Państwo kontra hakerzy
W dobie popularyzacji usług internetowych celowe jest powołanie nowej służby ochrony państwa, skupiającej zadania zabezpieczenia technicznego i wywiadu elektronicznego - to jedna z tez dwudniowej konferencji "Wolność i bezpieczeństwo: cyfrowa twierdza" rozpoczętej w Serocku pod Warszawą.
21.04.2005 | aktual.: 21.04.2005 21:52
Przedstawicieli instytucji odpowiedzialnych za przepływ informacji i bezpieczeństwo kraju zaprosiła na spotkanie redakcja tygodnika "Computerworld".

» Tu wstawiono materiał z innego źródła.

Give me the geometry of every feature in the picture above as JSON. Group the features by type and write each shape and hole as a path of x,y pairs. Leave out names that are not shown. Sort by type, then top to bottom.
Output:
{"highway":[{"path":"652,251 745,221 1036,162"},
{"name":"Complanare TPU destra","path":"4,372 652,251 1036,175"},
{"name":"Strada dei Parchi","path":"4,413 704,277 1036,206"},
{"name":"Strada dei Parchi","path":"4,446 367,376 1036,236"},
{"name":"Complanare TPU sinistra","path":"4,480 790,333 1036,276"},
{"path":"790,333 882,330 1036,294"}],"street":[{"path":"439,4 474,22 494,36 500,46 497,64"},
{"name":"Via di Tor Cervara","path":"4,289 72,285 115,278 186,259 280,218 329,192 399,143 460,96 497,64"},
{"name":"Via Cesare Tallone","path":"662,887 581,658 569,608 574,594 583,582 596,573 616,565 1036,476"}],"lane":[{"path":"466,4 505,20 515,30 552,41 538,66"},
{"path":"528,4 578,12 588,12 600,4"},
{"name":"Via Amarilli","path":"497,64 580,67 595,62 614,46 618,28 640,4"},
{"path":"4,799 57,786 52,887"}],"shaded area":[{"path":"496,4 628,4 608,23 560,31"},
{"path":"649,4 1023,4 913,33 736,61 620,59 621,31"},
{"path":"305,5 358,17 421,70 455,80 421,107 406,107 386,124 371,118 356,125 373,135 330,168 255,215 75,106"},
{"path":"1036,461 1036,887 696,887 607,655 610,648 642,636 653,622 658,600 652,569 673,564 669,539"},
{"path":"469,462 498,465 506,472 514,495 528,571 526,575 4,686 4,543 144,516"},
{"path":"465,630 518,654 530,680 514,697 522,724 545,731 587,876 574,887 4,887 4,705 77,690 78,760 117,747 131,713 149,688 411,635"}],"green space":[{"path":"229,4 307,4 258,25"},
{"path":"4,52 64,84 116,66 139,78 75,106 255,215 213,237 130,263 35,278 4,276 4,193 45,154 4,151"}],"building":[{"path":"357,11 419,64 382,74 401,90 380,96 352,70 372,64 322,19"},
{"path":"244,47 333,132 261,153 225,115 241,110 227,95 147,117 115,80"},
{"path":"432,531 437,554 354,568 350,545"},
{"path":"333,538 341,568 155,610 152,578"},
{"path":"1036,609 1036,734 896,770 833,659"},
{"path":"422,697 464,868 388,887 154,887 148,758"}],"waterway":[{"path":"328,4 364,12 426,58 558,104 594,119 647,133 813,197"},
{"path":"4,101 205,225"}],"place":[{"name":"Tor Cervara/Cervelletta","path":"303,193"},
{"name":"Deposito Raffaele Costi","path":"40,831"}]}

Jak poinformował w trakcie spotkania b. wiceszef Agencji Bezpieczeństwa Wewnętrznego Mieczysław Tarnowski, nowa służba mogłaby nosić nazwę "agencja zabezpieczenia operacyjnego". Przejęłaby ona i połączyła dotychczas rozproszone w innych służbach ochrony państwa kompetencje związane z tworzeniem sieci i przesyłaniem danych oraz ich kontrolowaniem. Podobne systemy istnieją już w Niemczech, Francji, Kanadzie, Wielkiej Brytanii i USA - powiedział Tarnowski.
Aby inicjatywy i projekty bezpieczeństwa w sieci były skuteczne muszą być zintegrowane, podkreślono na konferencji. Owa integracja to jedno z priorytetowych zadań stojących przed instytucjami odpowiadającymi za bezpieczeństwo osób korzystających z Internetu - zaznaczył Krzysztof Silicki, przedstawiciel Polski w Radzie Zarządzającej ENISA (European Network of Information Security Agency - europejska agencja ds. bezpieczeństwa sieciowego).
Silicki powiedział też, że jeszcze do końca kwietnia trwać będzie rekrutacja ekspertów, którzy mieliby pracować w ENISA i zajmować się tym problemem.
W stworzeniu spójnego systemu bezpieczeństwa - jak mówił szef ENISA Andrea Pirotti, uczestniczący w spotkaniu dzięki połączeniu internetowemu z Brukselą - powinny w Europie współpracować państwa i instytucje, strona rządowa i sektor prywatny. Jak zapewnił, jest to część ogólnego procesu zachodzącego na naszym kontynencie, obserwowanego także w Polsce.
Uczestnicy konferencji wiele uwagi poświęcili też sytuacji "błędnego koła" - powstającego przy próbie wybierania pomiędzy wolnością i bezpieczeństwem. O zagadnieniach tych mówili Edwin Bendyk z tygodnika "Polityka" i niezależny konsultant Kazimierz Dymek.
Jak uznał Dymek, w dobie społeczeństwa informacyjnego intensywność kontroli, na które - w imię poczucia bezpieczeństwa instytucji społecznych - skazana może być jednostka, jest "zagadnieniem nierozwiązywalnym". Z jednej strony bowiem nie chcemy być kontrolowani, z drugiej jednak - większa kontrola jest konieczna dla naszego bezpieczeństwa.